Screenshot and code edit data
▽

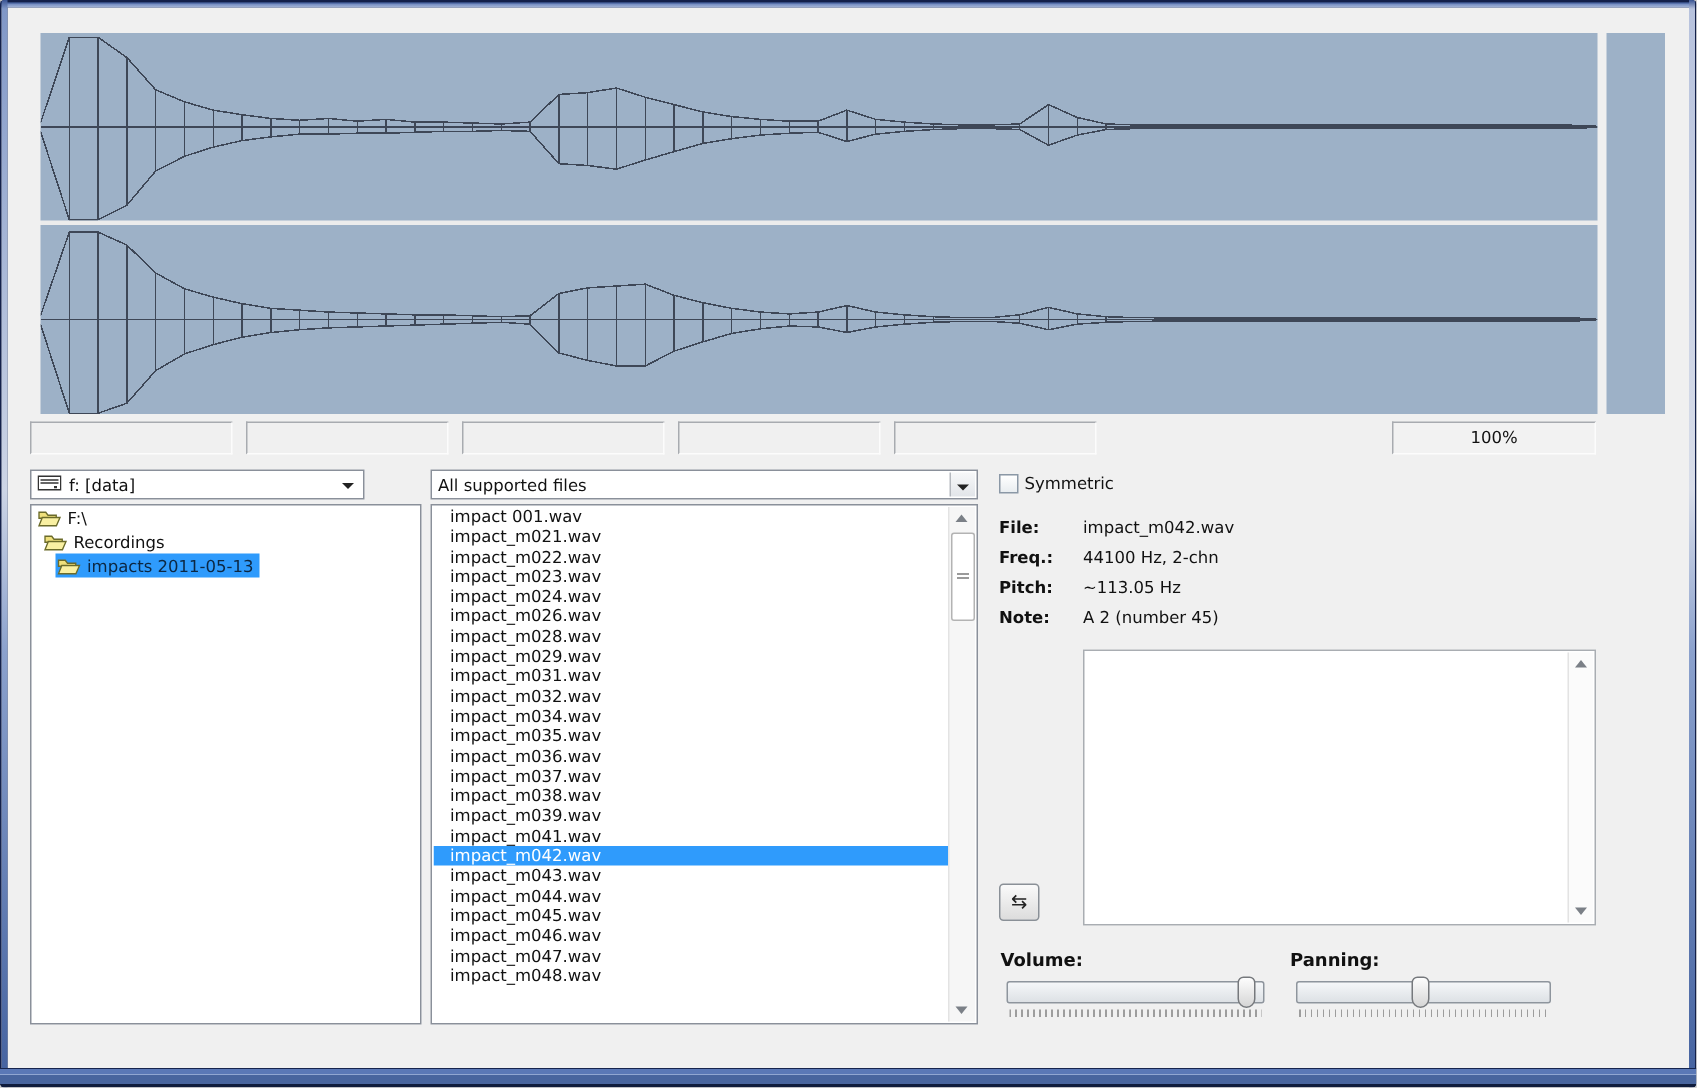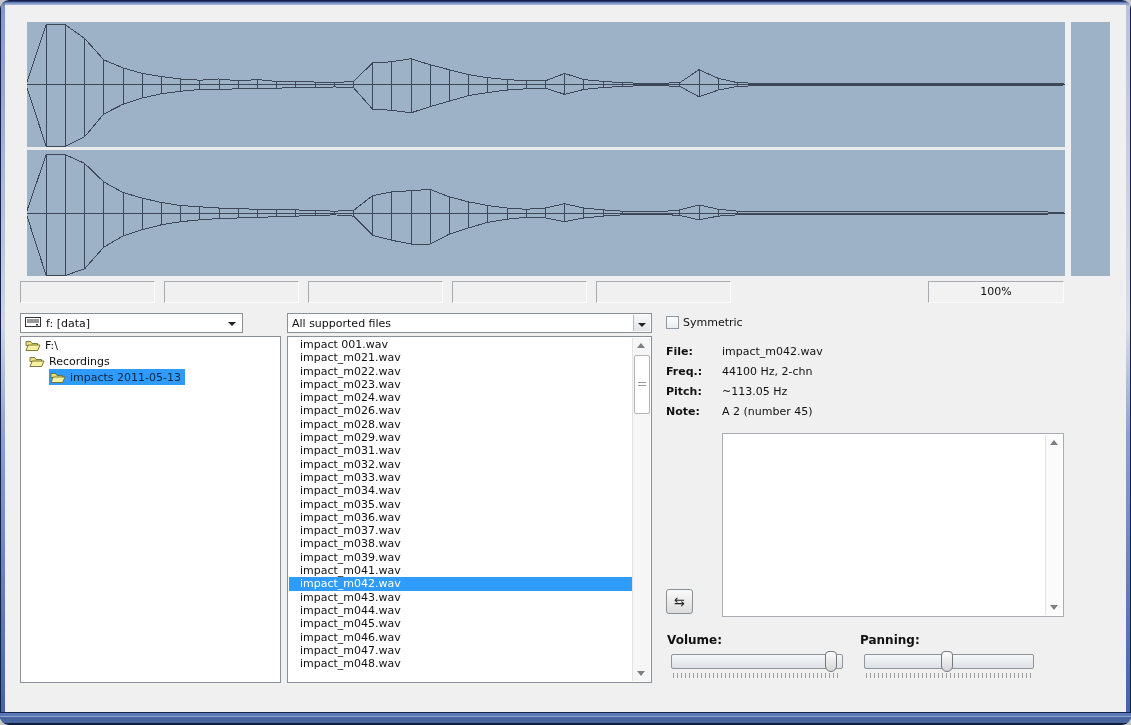--- a/index.html
+++ b/index.html
@@ -6,7 +6,7 @@
   #window{
     position:relative;width:1131px;height:725px;background:#f0f0f0;
     font-family:"DejaVu Sans","Liberation Sans",sans-serif;font-size:11px;color:#111;
-    border-radius:9px;overflow:hidden;
+    border-radius:3px;overflow:hidden;
   }
   
   .frame{position:absolute;z-index:50;pointer-events:none;}

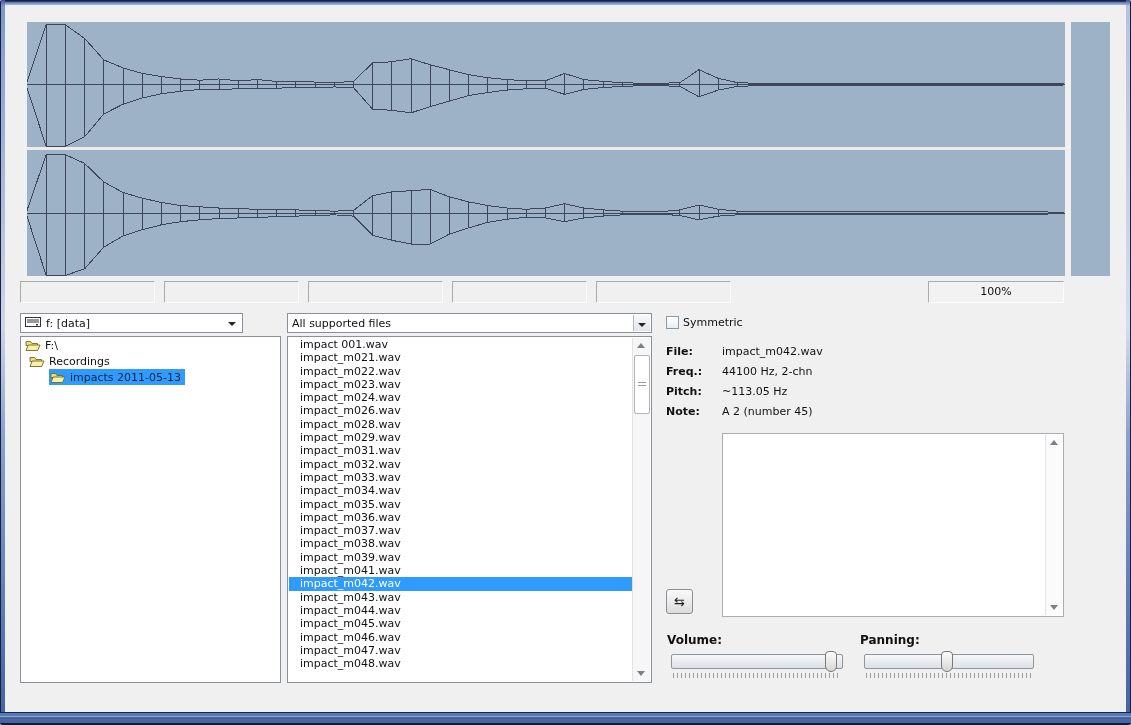--- a/index.html
+++ b/index.html
@@ -242,7 +242,7 @@
           <span>Recordings</span>
         </span>
       </div>
-      <div class="tree-row sel" style="padding-left: 28px;">
+      <div class="tree-row sel" style="padding-left: 16px;">
         <span class="tree-wrap">
           <span class="tree-ico">
             <svg width="16" height="13" viewBox="0 0 16 13">

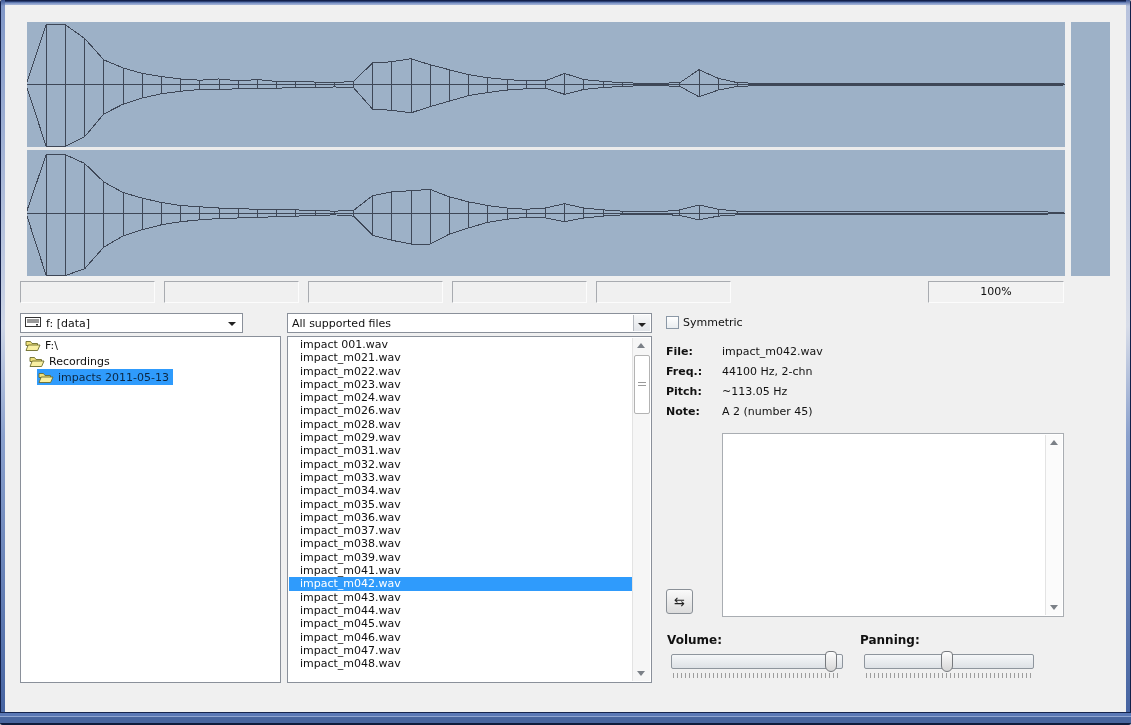--- a/index.html
+++ b/index.html
@@ -267,7 +267,6 @@
         <div class="list-row">impact_m029.wav</div>
         <div class="list-row">impact_m031.wav</div>
         <div class="list-row">impact_m032.wav</div>
-        <div class="list-row">impact_m033.wav</div>
         <div class="list-row">impact_m034.wav</div>
         <div class="list-row">impact_m035.wav</div>
         <div class="list-row">impact_m036.wav</div>

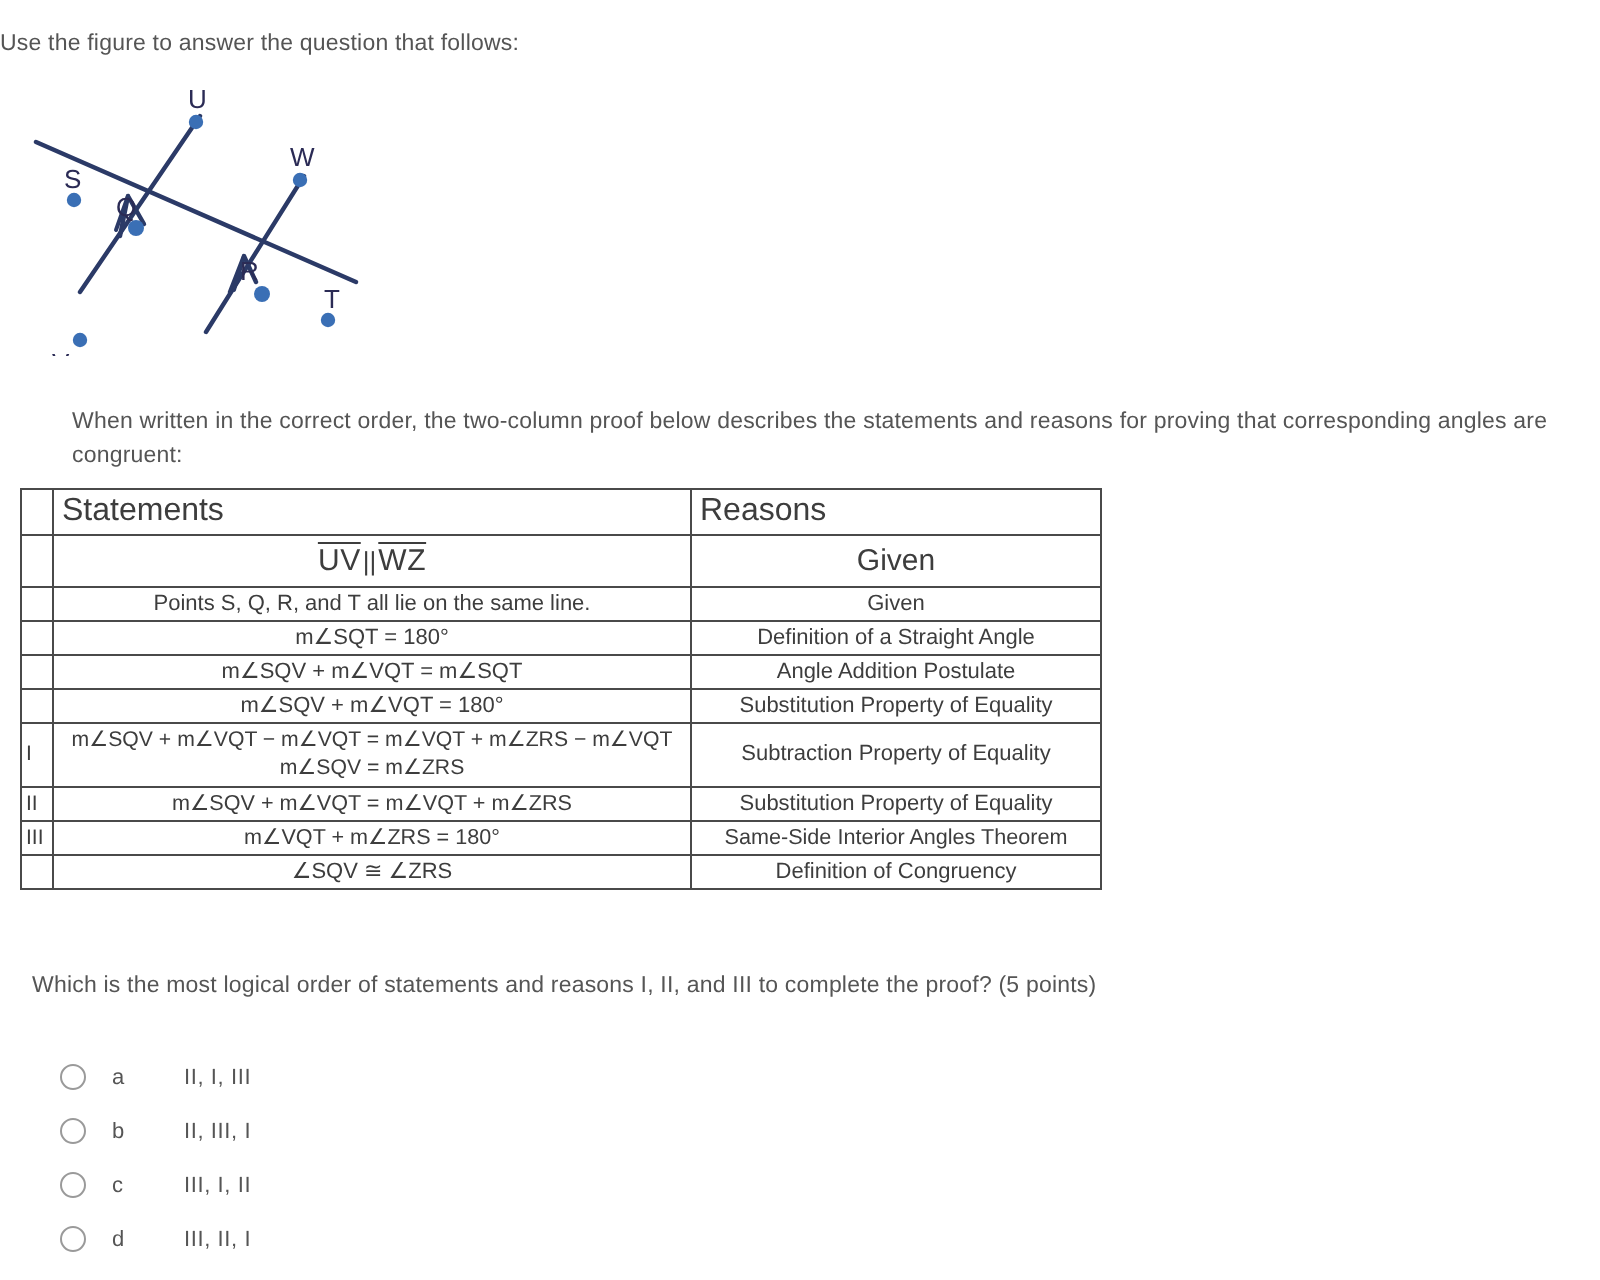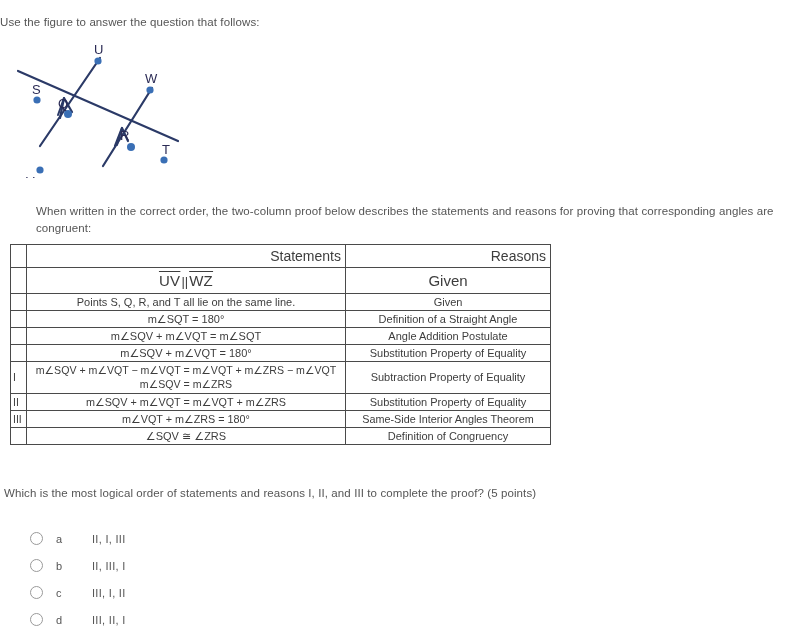--- a/index.html
+++ b/index.html
@@ -76,9 +76,9 @@
     width: 196px;
   }
   .proof-table thead th {
-    text-align: right;
+    text-align: left;
     height: 20px;
-    font-size: 14px;
+    font-size: 16px;
   }
   .row-parallel td {
     height: 22px;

△

Among the entries above, find the line with "-267,7 +267,6 @@" and repeat exactly from there through the line with "-76,9 +76,9 @@", leaving out the pictures.

Worked solution →
@@ -267,7 +267,6 @@
         <div class="list-row">impact_m029.wav</div>
         <div class="list-row">impact_m031.wav</div>
         <div class="list-row">impact_m032.wav</div>
-        <div class="list-row">impact_m033.wav</div>
         <div class="list-row">impact_m034.wav</div>
         <div class="list-row">impact_m035.wav</div>
         <div class="list-row">impact_m036.wav</div>

--- a/index.html
+++ b/index.html
@@ -76,9 +76,9 @@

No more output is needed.